User Guide

Getting Started

Mac: Open the .dmg file and drag Prodar.app into the Applications folder. Launch in the usual way.

Windows: Unzip the .zip file and execute Prodar.exe located in the "Win32" folder. You may also need to install vcredist_x86.exe if this is not already on your system -- it is the Microsoft Runtime Libraries. This is available from Microsoft here.

The message at the bottom says that the built-in PDB database is loaded and ready for searching. To start searching, a PDB file needs to be opened. Choose

File -> Open PDB Structure

to open the PDB file of interest.

Typical Searching

Once a PDB file is opened, click "Search" to search on the whole structure with the default settings.

In this example the query (1U53-A) is quite a long sequence, and multiple distinct regions of the query backbone have been identified to align with entries in the PDB. These are indicated in red on both the histogram and on the 3d illustration of the backbone.

Each search result shows graphically the location of the matched region (red) by overlaying the query sequence (white) with the retrieved PDB structure from the database (blue).

Notice in the screenshot above that all of the alignments visible on the screen correspond to a section of backbone near the start of the query structure.
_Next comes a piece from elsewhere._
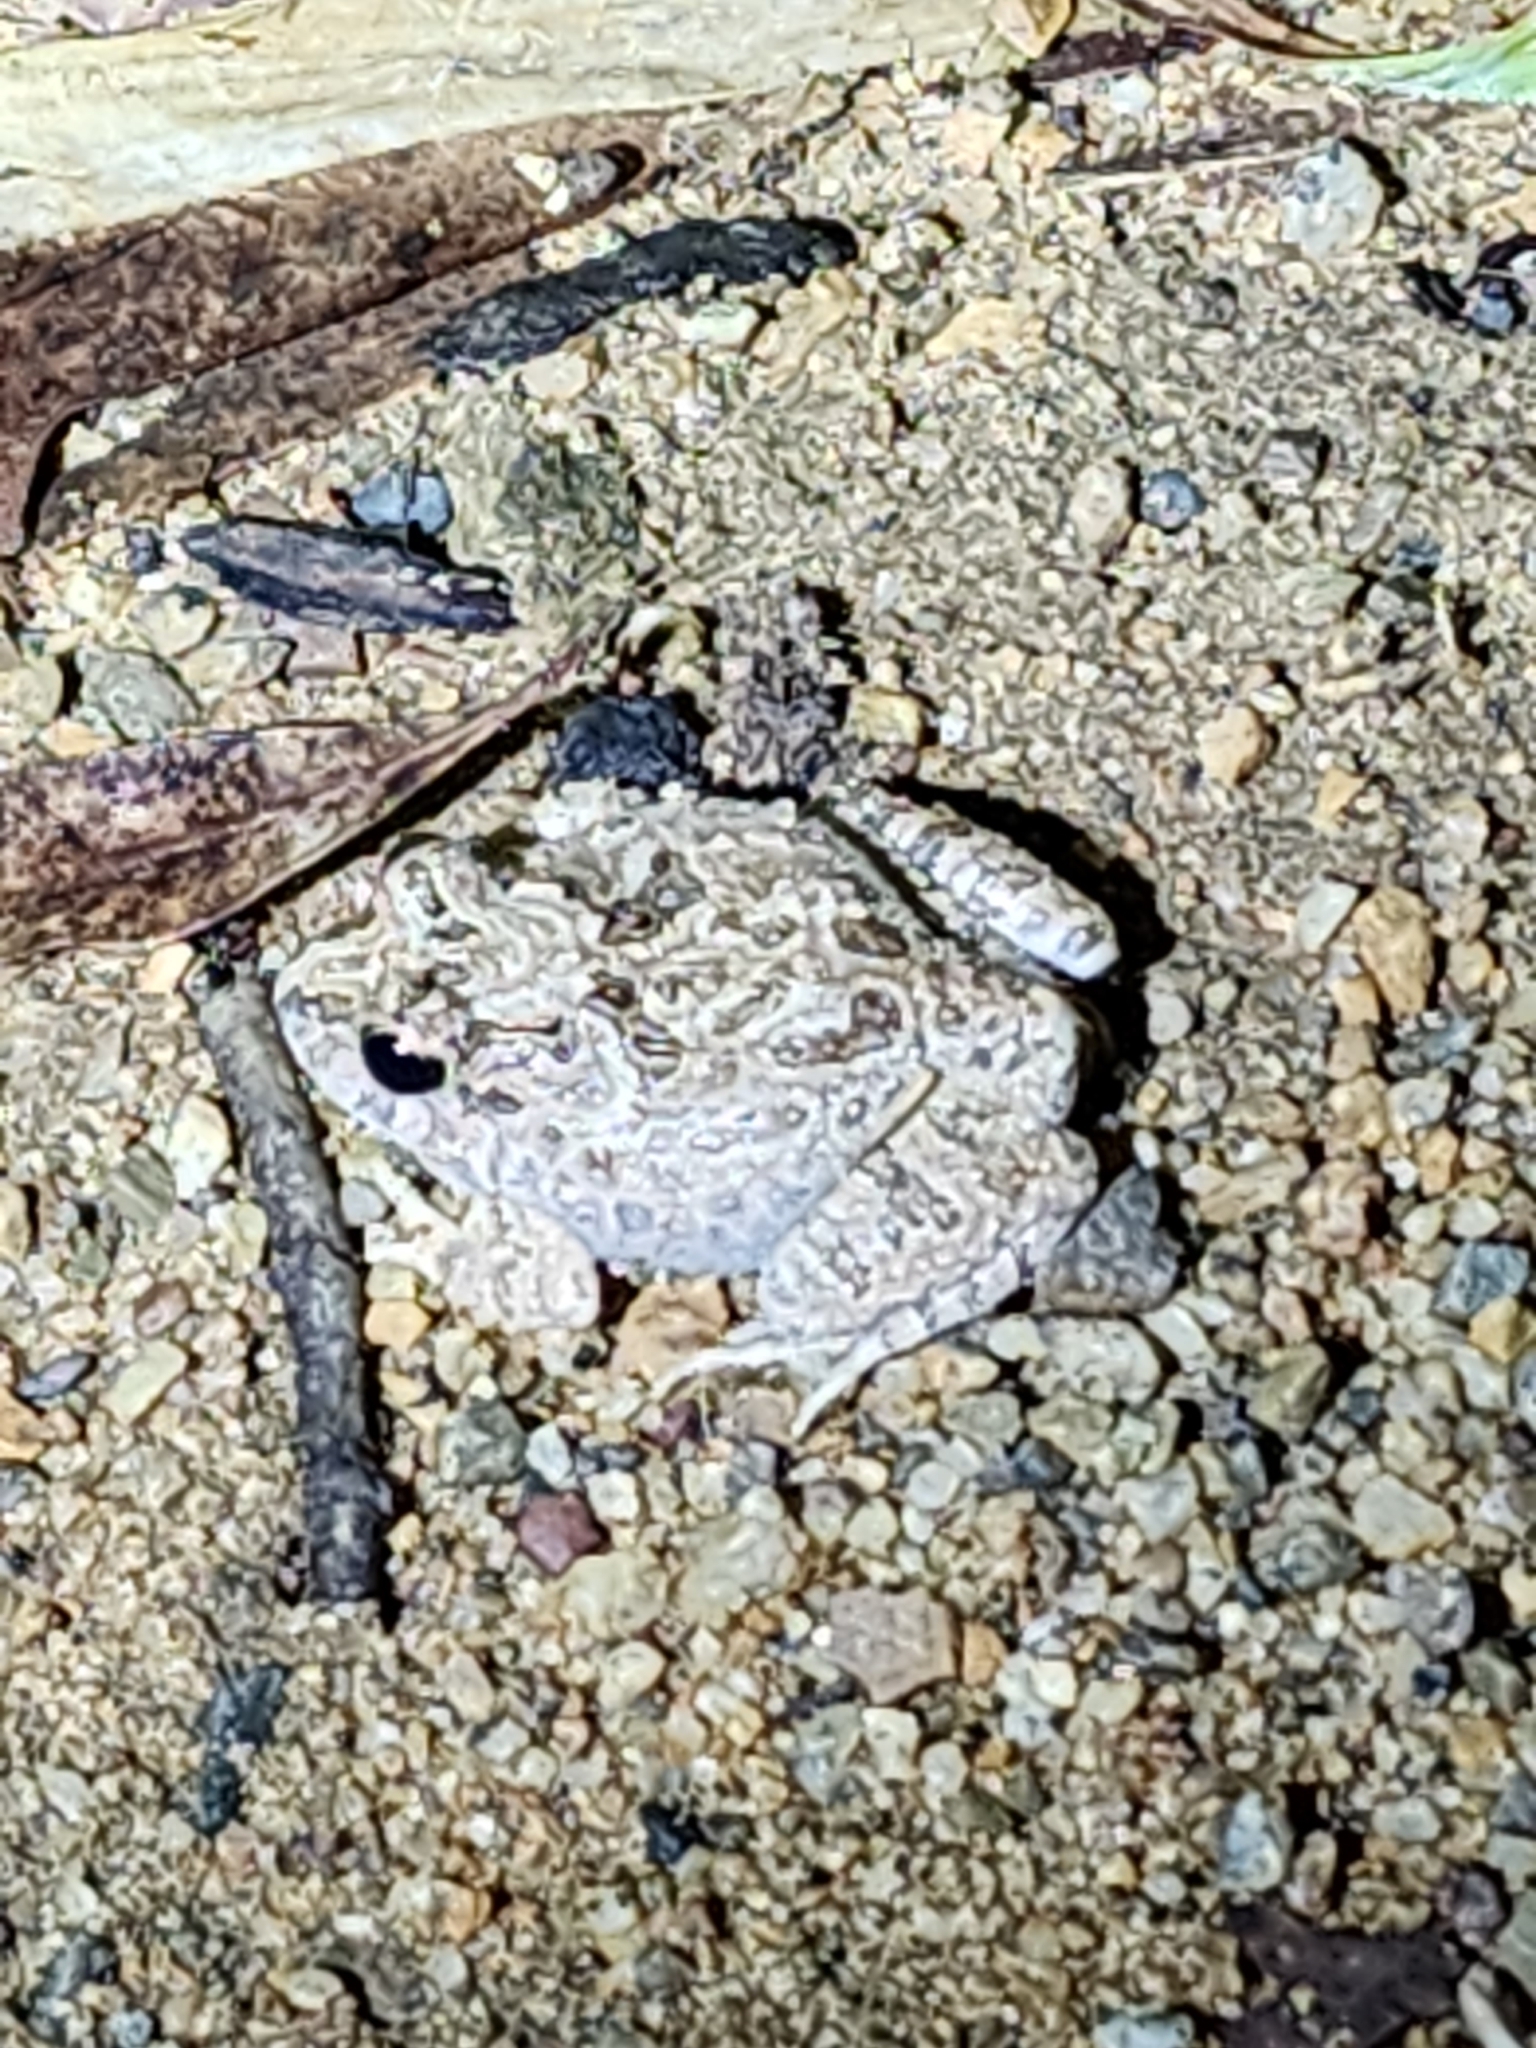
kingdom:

This will be the left-most peak that can be seen in the histogram.

It is clear from the histogram that the search has discovered three sections of the query structure that tend to match many other entries in the PDB. If you look carefully there is actually a fourth (although very small). It is possible to refine the search to just one of the identified regions by specifying a search range. For example, if we select the middle peak with the mouse, on the right-hand side of the graph the selected region is shown numerically. In this case it is the range 45-75.

We can enter that range into the search field

and perform the search again.

(It is possible to specify multiple search ranges separated by commas in the same way that page ranges are typically specified when printing a document.)

The results from the narrower search above now indicate many matches that have obviously high sequence identity. So while as a group these may be interesting, it is not necessary to clutter the search results with all of them. For this reason it is possible to select "search only representative sequences". Only those sequences in the PDB that belong to PISCES representative set [1] are included in the search, and this will also have the effect of increasing the search speed!

Searching with Small Query Structures

When performing searches using smaller queries, the "top" results can be too short to be of interest (perhaps just a couple of residues, but of course this depends what you are looking for). For example, the zinc finger search below has many such results:

In these situations it may be helpful to select "Group results by region length". This will order the results differently following a search such that the longest are shown at the top rather than those with the smallest P-value. Because P-values are not being used to sort the results, consider adjusting the maximum tolerated P-value (this setting is immediately underneath the search range) when using this setting to find results of an appropriate length. If the P-value is too low, the returned results may be too short to be meaningful, but if set too high it invites false positives.

It can also be helpful for short sequences to increase the number of alignments per structure. For example, increasing this to 2 for the zinc finger example above lead to some structures in the PDB being identified which appear to have multiple zinc finger domains.

Interpretation of Results

The figure below illustrates how each result should be interpreted. The "overlap" is the area where both the query (white) and matched pdb structure (blue) overlap. All units are in amino acid residues.

It is the red part of the match that is the statistically significant region of interest, and this is expressed in terms of its distance from the point where the two structures overlap. All matches are actually relationships between consecutive pairs of residues in the sequences - so for a matched region of length 1, this is actually the relationship between the identified residue and its next neighbour (to the right). This is why when a structure matches itself, the matched region is the length of the sequence minus 1.

The quoted P-value is the probability that a matching region of the same length with the same or better alignment score would have occurred had the query been randomly selected from the PDB. The P-values have been calculated empirically using Monte Carlo sampling.

References

[1]	"pdbaa: Sequence Files Representing the Whole PDB", downloaded Feb 20 2011. G. Wang and R. L. Dunbrack, Jr. PISCES: a protein sequence culling server. Bioinformatics, 19:1589-1591, 2003.